_What the task requires_
Would you set down every line of the data below exactly as it reads?

_Supplied data_
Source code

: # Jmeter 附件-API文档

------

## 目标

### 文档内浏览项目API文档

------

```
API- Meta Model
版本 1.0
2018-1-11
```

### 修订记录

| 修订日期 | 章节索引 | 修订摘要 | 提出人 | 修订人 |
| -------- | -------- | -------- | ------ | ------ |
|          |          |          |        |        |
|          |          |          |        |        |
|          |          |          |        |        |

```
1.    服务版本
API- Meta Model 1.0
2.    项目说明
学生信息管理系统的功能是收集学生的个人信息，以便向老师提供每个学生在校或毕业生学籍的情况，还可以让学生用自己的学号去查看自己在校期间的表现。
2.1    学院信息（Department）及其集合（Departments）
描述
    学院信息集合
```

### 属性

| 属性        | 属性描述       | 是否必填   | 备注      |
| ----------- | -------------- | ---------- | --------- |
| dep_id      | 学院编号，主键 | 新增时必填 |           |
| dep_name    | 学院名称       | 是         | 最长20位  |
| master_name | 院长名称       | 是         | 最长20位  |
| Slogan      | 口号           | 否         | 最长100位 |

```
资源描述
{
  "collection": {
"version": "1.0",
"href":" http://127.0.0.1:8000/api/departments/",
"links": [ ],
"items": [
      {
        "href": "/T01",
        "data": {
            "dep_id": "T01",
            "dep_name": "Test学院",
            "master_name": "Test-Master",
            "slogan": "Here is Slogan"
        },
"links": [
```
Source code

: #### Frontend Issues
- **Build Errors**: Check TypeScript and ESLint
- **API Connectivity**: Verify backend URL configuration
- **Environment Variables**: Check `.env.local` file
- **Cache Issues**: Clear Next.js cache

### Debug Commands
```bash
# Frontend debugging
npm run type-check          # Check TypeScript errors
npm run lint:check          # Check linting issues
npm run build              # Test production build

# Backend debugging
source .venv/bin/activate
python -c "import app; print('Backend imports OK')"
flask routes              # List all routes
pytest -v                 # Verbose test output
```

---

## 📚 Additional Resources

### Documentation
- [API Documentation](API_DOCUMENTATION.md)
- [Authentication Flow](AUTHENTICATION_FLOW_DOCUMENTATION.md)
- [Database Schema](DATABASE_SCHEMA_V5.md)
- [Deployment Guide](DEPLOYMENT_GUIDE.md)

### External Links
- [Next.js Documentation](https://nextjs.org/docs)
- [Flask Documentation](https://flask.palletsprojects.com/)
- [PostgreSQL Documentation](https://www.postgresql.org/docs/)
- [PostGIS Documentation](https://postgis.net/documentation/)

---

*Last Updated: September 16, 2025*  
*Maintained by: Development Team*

_Answer to this task_
Source code

: # Jmeter 附件-API文档

------

## 目标

### 文档内浏览项目API文档

------

```
API- Meta Model
版本 1.0
2018-1-11
```

### 修订记录

| 修订日期 | 章节索引 | 修订摘要 | 提出人 | 修订人 |
| -------- | -------- | -------- | ------ | ------ |
|          |          |          |        |        |
|          |          |          |        |        |
|          |          |          |        |        |

```
1.    服务版本
API- Meta Model 1.0
2.    项目说明
学生信息管理系统的功能是收集学生的个人信息，以便向老师提供每个学生在校或毕业生学籍的情况，还可以让学生用自己的学号去查看自己在校期间的表现。
2.1    学院信息（Department）及其集合（Departments）
描述
    学院信息集合
```

### 属性

| 属性        | 属性描述       | 是否必填   | 备注      |
| ----------- | -------------- | ---------- | --------- |
| dep_id      | 学院编号，主键 | 新增时必填 |           |
| dep_name    | 学院名称       | 是         | 最长20位  |
| master_name | 院长名称       | 是         | 最长20位  |
| Slogan      | 口号           | 否         | 最长100位 |

```
资源描述
{
  "collection": {
"version": "1.0",
"href":" http://127.0.0.1:8000/api/departments/",
"links": [ ],
"items": [
      {
        "href": "/T01",
        "data": {
            "dep_id": "T01",
            "dep_name": "Test学院",
            "master_name": "Test-Master",
            "slogan": "Here is Slogan"
        },
"links": [
```
Source code

: #### Frontend Issues
- **Build Errors**: Check TypeScript and ESLint
- **API Connectivity**: Verify backend URL configuration
- **Environment Variables**: Check `.env.local` file
- **Cache Issues**: Clear Next.js cache

### Debug Commands
```bash
# Frontend debugging
npm run type-check          # Check TypeScript errors
npm run lint:check          # Check linting issues
npm run build              # Test production build

# Backend debugging
source .venv/bin/activate
python -c "import app; print('Backend imports OK')"
flask routes              # List all routes
pytest -v                 # Verbose test output
```

---

## 📚 Additional Resources

### Documentation
- [API Documentation](API_DOCUMENTATION.md)
- [Authentication Flow](AUTHENTICATION_FLOW_DOCUMENTATION.md)
- [Database Schema](DATABASE_SCHEMA_V5.md)
- [Deployment Guide](DEPLOYMENT_GUIDE.md)

### External Links
- [Next.js Documentation](https://nextjs.org/docs)
- [Flask Documentation](https://flask.palletsprojects.com/)
- [PostgreSQL Documentation](https://www.postgresql.org/docs/)
- [PostGIS Documentation](https://postgis.net/documentation/)

---

*Last Updated: September 16, 2025*  
*Maintained by: Development Team*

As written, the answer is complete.